Micah P. Hinson o il senso di pietà nei confronti dell’artista

micah p hinson

Prendo in prestito un’osservazione intelligente fatta da un ragazzo all’uscita del concerto napoletano di Micah P. Hinson all’Hart per parlare non solo di un concerto ma di un atteggiamento, ormai diffusissimo in tutta la penisola italica, di assoluto menefreghismo del pubblico nei confronti della figura dell’artista, che spinge noi pochi superstiti di una società pre-moderna ad un atteggiamento di pietà verso di lui. Non c’è una differenza sostanziale tra diversi tipi di menefreghismo, sia che si tratti del ragazzo che sfodera lo smartphone per riprendere un live o del chiacchiericcio indistinto che si mescola all’intimate show di Micah di ieri sera. Se parliamo, poi, dell’orario d’inizio dei concerti napoletani nei club, la questione si fa più ardua e spinosa. Insomma, è lodevole l’iniziativa di Neo di organizzare ogni sabato un appuntamento fisso con la musica dal vivo, soprattutto in una città respingente come Napoli, ma bisogna fare i conti con delle abitudini radicate che, inevitabilmente, comportano delle conseguenze.
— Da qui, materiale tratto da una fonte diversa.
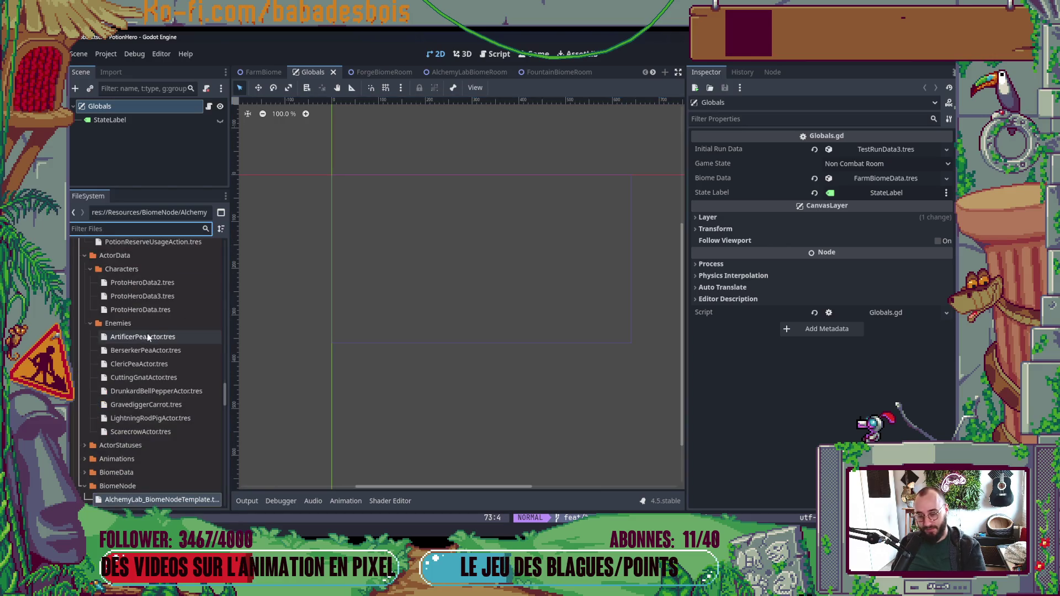
Step: Collapse the Enemies, BiomeNode, ActorData, Actions and Resources folders in the FileSystem dock
{"action": "scroll", "coordinate": [153, 334], "scroll_direction": "up", "scroll_amount": 2}
{"action": "scroll", "coordinate": [110, 339], "scroll_direction": "down", "scroll_amount": 2}
{"action": "left_click", "coordinate": [93, 325]}
{"action": "left_click", "coordinate": [96, 269]}
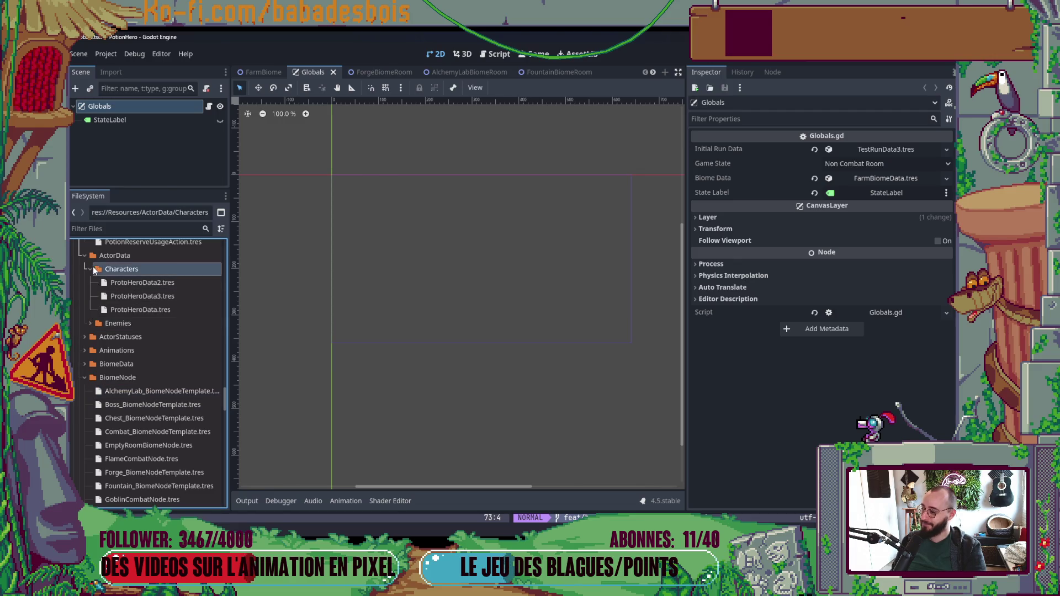
{"action": "left_click", "coordinate": [85, 377]}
Il cantautore di Memphis Micah P. Hinson sale sul palco, illuminato da due luci blu neomelodiche, qualche minuto prima della mezzanotte, cosa che lo indispettisce. Comincia a snocciolare, senza voglia, una serie di canzoni dall’ultimo disco senza rivolgere nemmeno una parola al pubblico così suddiviso: 30% sui divanetti, posti ai lati della sala, attenti e in religioso silenzio, un 20% sotto al palco, più brioso, e un 50% completamente disinteressato suddiviso strategicamente in varie parti della sala. Talvolta si raggiungono picchi di silenzio, rotti, però, dal barman, che pure deve fare il suo mestiere e pure deve rompere, tutte le volte, il ghiaccio per foderare i cocktail di noi astanti. Il bar è posto in fondo alla sala.
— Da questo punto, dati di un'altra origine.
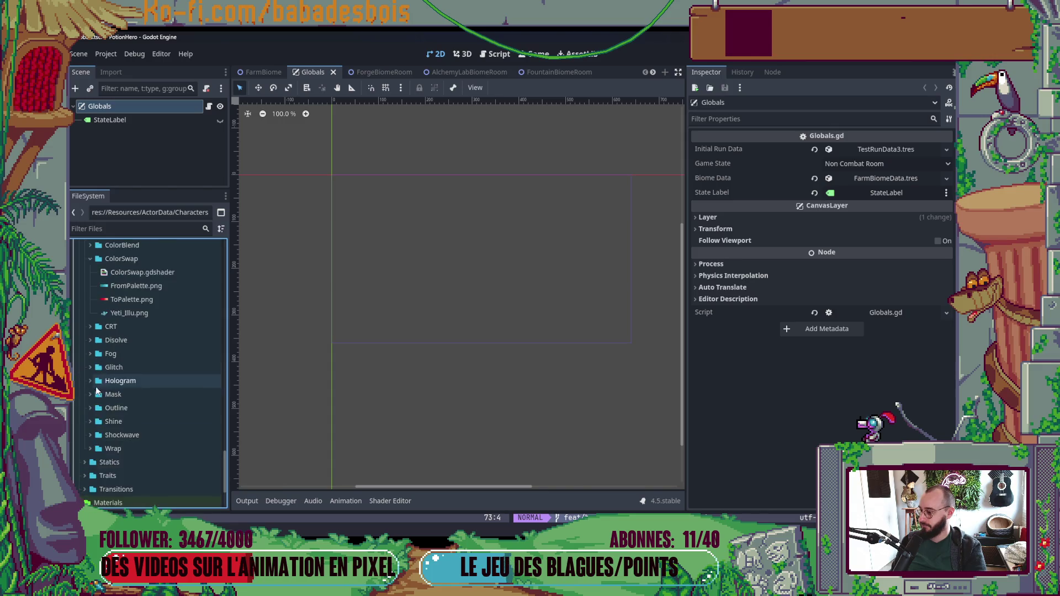
{"action": "left_click", "coordinate": [90, 359]}
{"action": "left_click", "coordinate": [84, 307]}
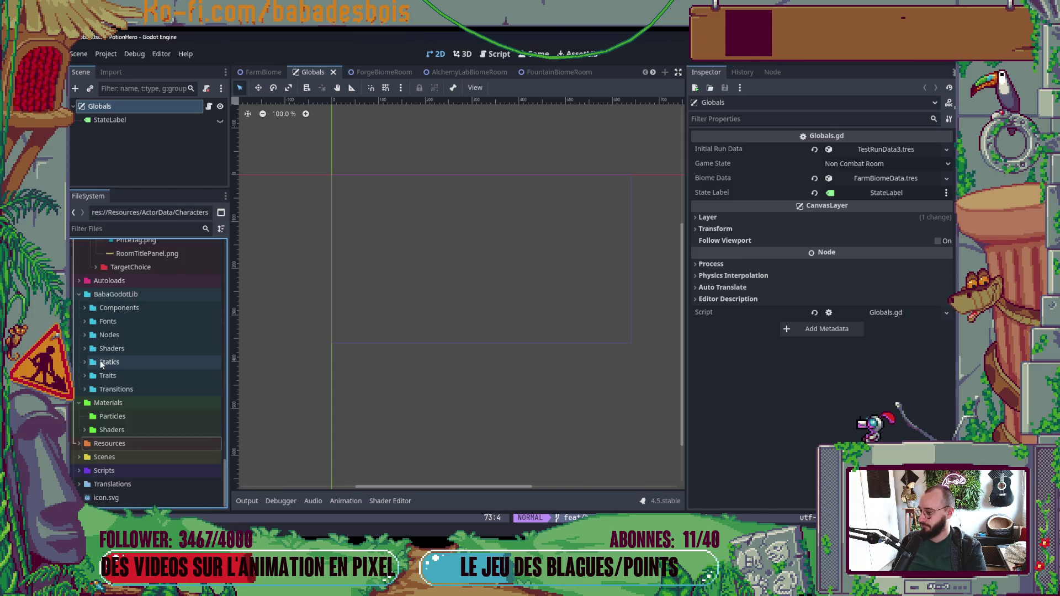
{"action": "left_click", "coordinate": [79, 407]}
Step: Scroll to Assets/Sprites/UI and open the Arrow and Icons sprite folders
{"action": "scroll", "coordinate": [92, 329], "scroll_direction": "up", "scroll_amount": 10}
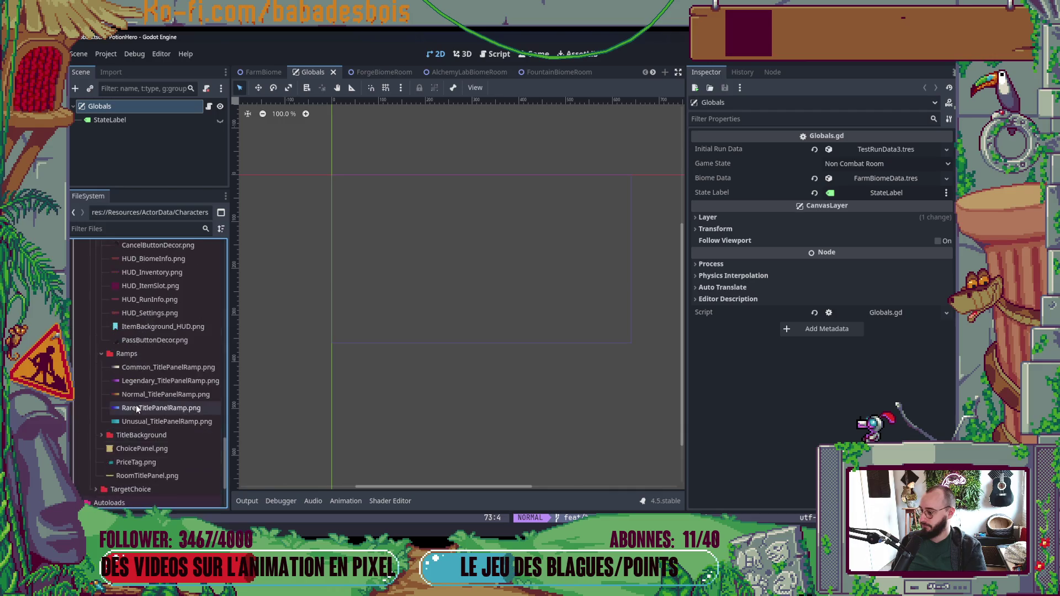
{"action": "scroll", "coordinate": [123, 364], "scroll_direction": "up", "scroll_amount": 10}
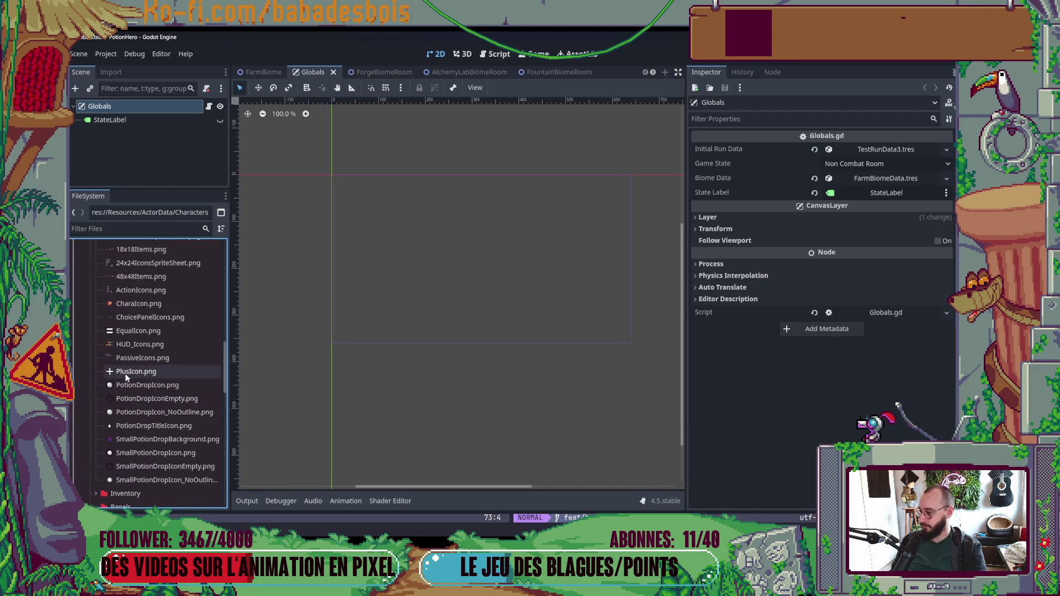
{"action": "scroll", "coordinate": [124, 353], "scroll_direction": "up", "scroll_amount": 5}
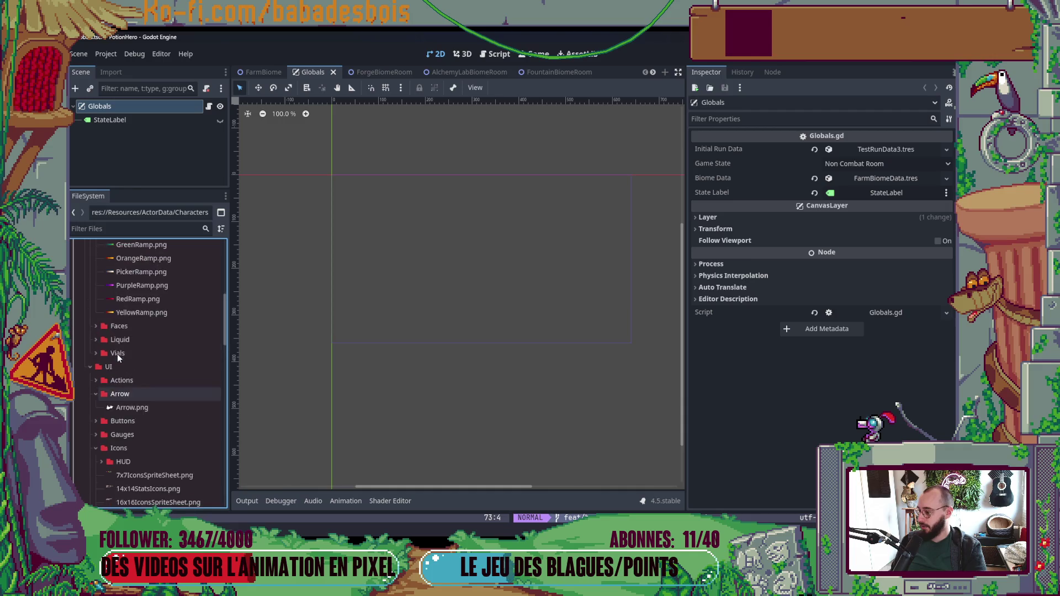
{"action": "scroll", "coordinate": [110, 437], "scroll_direction": "down", "scroll_amount": 8}
{"action": "scroll", "coordinate": [123, 398], "scroll_direction": "up", "scroll_amount": 3}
Dopo She don’t own me, all’ennesimo brusio, Micah interrompe il concerto chiedendo più rispetto per il lungo viaggio intrapreso pur di essere a Napoli. Promette ancora una manciata di canzoni implorando attenzione. Una parte del pubblico è con lui ma – si avverte – non si è creato quel feeling necessario per godere pienamente del suo concerto intimo e dolce. Va via, non fa bis e inizia subito il suo dj set Mr Ror. Peccato.

Bella, invece, l’apertura di Old Fashioned Lover Boy, napoletano ma, ormai, di stanza a Milano, che ha offerto un set convincente dove ha sfoggiato la sua scrittura forte e matura, che utilizza melodie folk e alternative country, senza mai essere troppo derivativo.

Uno studio australiano dimostra che andare ai concerti rende felici perché la parte più importante dell’esperienza sarebbe l’elemento di comunità, per cui tu provi gioia nel mezzo di una folla di persone che provano gioia, essenzialmente toccando con mano la parte migliore dell’essere umani. Ieri io e chissà quante altre persone siamo stati in mezzo a persone che parlavano ad alta voce e ridevano, fottendosene del concerto, essenzialmente toccando con mano la parte migliore della nostra generazione da streaming.